● Text
The reporting standards were not just a data management challenge but rather a core fund information management challenge, according to Milestone's managing director, client relationships & business development for Asia-Pacific, Mark Neary.

Meeting the reporting requirements required a holistic end-to-end process, according to Milestone.

"It's more about managing how you control all the calculation where you've got multiple parties involved, multiple points where data arrives, multiple depths of granularity in the data. How do you bring that together in a way that you can say to the fund's governance processes, ‘we are satisfied that these numbers are correct'," Neary said.

He said it was about implementing transparency, process management and control across the business.

"There's no reason why the approach that you take wouldn't lead you down that strategic path from day one," Neary said.

Milestone Group chief executive Geoff Hodge said getting the data, being able to transform it and generating a report were the simple processes in the legislation.

Moving data through a set of rules around how data was aggregated, processed and validated so that the process was traceable back to the underlying data element was the complex part, according to Hodge.

He said funds were expecting the regulatory requirements to introduce huge overheads, but the right implementation could save costs and also undermine the need for an extension on some reporting standards, as suggested by APRA's deputy chairman Ross Jones at the Conference of Major Superannuation Funds last week.

"If the assumption is that the only way this kind of thing can be done is with spreadsheets and manual labour or data management tools and reporting tools, then I think yes, it will be complicated, it will be labour intensive and you'll find...you've then got to have a second bite at fixing this problem.

"Our point is there's an opportunity to do it right the first time," he said.

● Data provided
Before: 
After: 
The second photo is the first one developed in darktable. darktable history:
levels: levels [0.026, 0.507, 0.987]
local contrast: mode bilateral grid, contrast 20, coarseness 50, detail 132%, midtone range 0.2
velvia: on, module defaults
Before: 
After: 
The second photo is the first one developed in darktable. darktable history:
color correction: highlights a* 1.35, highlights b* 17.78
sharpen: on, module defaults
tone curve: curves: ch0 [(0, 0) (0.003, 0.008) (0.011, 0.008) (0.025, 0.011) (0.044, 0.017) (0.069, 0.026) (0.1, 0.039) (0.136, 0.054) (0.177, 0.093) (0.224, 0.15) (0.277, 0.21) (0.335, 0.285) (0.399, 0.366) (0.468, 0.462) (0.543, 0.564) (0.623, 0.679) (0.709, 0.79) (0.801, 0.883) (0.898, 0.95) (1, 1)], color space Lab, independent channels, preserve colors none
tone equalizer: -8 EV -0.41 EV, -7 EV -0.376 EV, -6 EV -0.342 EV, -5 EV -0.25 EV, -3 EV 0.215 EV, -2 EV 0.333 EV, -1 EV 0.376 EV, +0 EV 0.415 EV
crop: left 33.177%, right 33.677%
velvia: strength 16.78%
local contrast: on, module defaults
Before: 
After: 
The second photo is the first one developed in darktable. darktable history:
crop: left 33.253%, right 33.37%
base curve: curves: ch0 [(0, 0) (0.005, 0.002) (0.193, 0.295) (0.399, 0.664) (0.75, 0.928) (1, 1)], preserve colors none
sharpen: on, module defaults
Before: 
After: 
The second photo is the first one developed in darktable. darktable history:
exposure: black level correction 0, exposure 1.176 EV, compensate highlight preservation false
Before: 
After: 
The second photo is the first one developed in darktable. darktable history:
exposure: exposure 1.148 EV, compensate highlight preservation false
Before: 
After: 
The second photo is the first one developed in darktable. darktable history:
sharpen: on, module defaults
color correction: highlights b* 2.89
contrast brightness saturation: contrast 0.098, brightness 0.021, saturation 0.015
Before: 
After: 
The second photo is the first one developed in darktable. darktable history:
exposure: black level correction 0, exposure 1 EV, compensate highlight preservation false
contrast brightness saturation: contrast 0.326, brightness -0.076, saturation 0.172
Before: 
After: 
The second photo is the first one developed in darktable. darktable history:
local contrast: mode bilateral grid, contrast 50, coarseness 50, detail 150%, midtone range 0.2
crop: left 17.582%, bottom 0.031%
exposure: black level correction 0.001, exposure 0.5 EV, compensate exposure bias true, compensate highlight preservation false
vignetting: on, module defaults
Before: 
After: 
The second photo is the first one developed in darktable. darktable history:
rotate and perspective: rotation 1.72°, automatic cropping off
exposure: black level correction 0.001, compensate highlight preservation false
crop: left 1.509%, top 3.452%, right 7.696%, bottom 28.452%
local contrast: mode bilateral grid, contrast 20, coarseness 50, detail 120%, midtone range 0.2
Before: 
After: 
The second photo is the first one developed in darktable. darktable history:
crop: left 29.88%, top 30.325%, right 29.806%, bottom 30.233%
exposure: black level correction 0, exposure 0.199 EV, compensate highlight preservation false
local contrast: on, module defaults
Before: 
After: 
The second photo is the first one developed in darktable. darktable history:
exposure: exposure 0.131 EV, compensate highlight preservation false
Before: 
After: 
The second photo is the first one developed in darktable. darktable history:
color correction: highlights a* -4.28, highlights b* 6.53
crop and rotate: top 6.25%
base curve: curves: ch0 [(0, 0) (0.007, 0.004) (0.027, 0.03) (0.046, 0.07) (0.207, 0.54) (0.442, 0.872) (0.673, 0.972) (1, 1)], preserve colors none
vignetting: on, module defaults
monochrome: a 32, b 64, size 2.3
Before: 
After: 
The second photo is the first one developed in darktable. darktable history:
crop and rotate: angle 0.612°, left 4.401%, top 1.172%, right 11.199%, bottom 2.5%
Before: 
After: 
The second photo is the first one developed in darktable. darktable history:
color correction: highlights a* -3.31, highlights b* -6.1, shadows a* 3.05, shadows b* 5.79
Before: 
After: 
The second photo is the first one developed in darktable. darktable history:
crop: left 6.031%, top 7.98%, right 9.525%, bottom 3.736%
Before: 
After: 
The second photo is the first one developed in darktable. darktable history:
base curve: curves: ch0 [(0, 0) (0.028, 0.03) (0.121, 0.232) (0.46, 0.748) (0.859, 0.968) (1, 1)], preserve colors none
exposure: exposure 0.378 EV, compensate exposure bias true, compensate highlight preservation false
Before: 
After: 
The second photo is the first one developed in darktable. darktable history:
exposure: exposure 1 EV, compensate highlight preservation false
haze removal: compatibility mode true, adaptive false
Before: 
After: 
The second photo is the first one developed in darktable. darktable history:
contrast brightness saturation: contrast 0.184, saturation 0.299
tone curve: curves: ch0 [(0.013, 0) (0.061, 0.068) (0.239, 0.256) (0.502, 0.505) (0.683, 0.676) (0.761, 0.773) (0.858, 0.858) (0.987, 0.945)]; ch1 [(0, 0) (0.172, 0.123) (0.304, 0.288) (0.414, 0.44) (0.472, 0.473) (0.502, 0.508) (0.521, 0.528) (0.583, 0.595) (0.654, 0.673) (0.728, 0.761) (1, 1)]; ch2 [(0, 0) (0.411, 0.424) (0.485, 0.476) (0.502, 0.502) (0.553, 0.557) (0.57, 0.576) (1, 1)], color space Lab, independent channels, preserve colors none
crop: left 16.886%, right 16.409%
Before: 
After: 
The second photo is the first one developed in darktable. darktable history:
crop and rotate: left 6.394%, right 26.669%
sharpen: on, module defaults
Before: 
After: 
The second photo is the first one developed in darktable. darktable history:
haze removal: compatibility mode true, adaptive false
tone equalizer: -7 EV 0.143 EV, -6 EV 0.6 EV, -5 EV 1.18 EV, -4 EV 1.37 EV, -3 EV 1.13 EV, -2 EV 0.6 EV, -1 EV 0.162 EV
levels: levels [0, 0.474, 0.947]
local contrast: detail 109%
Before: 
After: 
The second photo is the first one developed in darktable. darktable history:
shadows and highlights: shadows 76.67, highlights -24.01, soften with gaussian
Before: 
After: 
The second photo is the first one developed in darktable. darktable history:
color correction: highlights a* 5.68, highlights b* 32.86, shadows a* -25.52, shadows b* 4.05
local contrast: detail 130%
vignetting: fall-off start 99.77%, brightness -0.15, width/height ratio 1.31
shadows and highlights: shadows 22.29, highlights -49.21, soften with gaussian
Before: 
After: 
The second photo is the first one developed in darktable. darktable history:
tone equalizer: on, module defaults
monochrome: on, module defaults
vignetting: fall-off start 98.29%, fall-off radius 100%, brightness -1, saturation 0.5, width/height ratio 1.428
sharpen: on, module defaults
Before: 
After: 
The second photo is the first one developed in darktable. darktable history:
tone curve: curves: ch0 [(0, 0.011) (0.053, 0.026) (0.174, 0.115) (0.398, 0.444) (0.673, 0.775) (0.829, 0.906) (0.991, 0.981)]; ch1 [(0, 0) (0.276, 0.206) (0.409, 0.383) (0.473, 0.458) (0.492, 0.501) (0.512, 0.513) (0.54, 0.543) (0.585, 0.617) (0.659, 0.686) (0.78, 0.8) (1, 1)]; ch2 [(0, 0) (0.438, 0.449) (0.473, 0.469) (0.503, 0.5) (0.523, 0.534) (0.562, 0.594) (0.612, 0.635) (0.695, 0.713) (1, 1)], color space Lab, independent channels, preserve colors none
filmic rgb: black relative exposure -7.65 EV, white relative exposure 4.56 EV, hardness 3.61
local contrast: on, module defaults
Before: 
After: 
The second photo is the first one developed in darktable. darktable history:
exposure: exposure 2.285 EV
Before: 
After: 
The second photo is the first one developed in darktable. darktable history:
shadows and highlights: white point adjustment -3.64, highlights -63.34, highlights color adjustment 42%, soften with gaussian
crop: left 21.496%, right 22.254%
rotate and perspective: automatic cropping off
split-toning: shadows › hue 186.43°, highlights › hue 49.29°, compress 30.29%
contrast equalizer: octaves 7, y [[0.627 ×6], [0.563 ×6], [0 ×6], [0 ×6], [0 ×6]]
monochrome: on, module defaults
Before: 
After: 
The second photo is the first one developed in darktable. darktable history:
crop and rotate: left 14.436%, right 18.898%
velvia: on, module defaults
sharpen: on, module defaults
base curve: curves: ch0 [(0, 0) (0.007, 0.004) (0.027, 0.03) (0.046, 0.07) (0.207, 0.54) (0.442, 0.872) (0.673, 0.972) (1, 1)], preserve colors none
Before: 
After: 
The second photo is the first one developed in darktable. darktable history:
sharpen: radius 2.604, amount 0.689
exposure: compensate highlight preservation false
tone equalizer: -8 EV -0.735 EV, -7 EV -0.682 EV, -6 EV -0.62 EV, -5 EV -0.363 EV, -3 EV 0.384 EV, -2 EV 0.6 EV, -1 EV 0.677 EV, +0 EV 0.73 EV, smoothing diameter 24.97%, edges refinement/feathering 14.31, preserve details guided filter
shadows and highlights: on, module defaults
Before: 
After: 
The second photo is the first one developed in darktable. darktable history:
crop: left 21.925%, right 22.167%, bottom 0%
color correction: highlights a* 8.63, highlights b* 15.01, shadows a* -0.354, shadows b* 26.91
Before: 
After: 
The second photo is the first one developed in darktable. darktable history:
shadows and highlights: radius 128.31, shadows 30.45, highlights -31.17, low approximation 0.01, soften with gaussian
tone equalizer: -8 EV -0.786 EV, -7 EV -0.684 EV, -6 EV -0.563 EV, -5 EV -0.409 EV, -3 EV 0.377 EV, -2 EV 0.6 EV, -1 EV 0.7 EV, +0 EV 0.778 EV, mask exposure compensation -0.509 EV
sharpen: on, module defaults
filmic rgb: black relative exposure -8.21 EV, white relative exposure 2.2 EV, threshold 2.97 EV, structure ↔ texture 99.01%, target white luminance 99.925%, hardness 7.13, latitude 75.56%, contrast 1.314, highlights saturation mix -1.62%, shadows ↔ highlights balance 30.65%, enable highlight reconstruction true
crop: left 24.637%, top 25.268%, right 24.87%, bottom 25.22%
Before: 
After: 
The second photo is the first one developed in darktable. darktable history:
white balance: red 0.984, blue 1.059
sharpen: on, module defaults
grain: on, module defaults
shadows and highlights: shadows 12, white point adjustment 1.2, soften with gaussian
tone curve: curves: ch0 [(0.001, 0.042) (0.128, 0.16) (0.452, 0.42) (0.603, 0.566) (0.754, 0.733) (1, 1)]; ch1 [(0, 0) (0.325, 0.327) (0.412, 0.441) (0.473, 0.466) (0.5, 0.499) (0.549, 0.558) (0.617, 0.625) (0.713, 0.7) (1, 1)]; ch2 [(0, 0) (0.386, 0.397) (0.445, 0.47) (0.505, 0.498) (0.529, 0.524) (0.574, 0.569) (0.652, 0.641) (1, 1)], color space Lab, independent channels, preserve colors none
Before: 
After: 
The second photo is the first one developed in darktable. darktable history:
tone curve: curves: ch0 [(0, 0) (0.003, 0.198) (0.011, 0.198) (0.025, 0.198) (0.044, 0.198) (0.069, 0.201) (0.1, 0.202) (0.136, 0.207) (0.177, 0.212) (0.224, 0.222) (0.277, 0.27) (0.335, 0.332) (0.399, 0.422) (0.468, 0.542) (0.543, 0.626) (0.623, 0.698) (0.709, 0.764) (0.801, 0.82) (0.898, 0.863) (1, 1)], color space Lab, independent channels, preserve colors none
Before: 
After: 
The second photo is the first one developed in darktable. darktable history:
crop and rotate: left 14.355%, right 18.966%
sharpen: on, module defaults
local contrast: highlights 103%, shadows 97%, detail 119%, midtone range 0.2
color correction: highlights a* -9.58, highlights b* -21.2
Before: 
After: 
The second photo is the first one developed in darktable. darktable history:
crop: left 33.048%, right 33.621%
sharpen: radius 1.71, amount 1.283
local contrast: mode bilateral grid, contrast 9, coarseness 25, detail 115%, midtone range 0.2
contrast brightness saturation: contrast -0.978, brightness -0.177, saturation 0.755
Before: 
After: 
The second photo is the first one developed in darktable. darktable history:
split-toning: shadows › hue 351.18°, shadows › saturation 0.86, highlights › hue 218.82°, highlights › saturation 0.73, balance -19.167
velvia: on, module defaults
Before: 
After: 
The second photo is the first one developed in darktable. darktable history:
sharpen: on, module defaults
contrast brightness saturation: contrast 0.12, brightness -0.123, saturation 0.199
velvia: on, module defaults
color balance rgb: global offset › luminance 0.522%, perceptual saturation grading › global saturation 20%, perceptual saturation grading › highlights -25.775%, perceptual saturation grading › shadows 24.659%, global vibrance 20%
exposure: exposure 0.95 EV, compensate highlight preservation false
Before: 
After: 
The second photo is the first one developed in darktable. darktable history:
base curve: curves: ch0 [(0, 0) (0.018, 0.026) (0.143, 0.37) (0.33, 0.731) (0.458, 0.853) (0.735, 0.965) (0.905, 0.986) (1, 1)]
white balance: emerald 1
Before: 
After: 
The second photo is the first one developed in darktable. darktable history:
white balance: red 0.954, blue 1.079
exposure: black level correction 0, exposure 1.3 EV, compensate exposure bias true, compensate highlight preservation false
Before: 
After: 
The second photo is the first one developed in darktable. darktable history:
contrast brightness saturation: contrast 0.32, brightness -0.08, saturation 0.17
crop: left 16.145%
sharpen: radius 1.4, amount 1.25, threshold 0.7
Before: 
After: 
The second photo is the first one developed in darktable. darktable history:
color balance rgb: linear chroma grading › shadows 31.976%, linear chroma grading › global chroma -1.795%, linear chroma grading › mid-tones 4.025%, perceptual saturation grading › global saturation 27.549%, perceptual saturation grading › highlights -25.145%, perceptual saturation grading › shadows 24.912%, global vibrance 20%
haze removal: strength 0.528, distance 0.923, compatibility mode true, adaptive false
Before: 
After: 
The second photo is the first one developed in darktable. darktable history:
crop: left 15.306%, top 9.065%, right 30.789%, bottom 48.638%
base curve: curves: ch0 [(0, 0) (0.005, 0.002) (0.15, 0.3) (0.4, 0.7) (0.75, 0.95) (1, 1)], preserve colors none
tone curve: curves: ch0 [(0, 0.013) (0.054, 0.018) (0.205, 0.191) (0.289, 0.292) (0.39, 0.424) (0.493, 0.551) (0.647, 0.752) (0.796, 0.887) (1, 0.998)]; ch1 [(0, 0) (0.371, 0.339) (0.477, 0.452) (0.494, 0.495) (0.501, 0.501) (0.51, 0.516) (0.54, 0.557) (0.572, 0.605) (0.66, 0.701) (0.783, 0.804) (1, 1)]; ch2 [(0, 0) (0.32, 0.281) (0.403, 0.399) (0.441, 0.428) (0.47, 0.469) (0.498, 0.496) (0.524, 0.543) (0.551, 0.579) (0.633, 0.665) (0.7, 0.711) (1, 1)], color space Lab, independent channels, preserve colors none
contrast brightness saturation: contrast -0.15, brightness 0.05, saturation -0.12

● Problems to solve
#1 Reproduce the text on fund reporting standards from "Moving data through" to "according to Hodge.".
#2 Summarize the text on fund reporting standards in two sentences.
The data above plays no part here.

● Outputs
#1
Moving data through a set of rules around how data was aggregated, processed and validated so that the process was traceable back to the underlying data element was the complex part, according to Hodge.

#2 Milestone Group's Mark Neary and Geoff Hodge said the reporting standards were a core fund information management challenge that called for a holistic end-to-end process, and that the complex part was moving data through rules for aggregation, processing and validation so it stayed traceable to the underlying data. Hodge said the right implementation could save costs and undermine the need for an extension on some reporting standards, giving funds an opportunity to do it right the first time.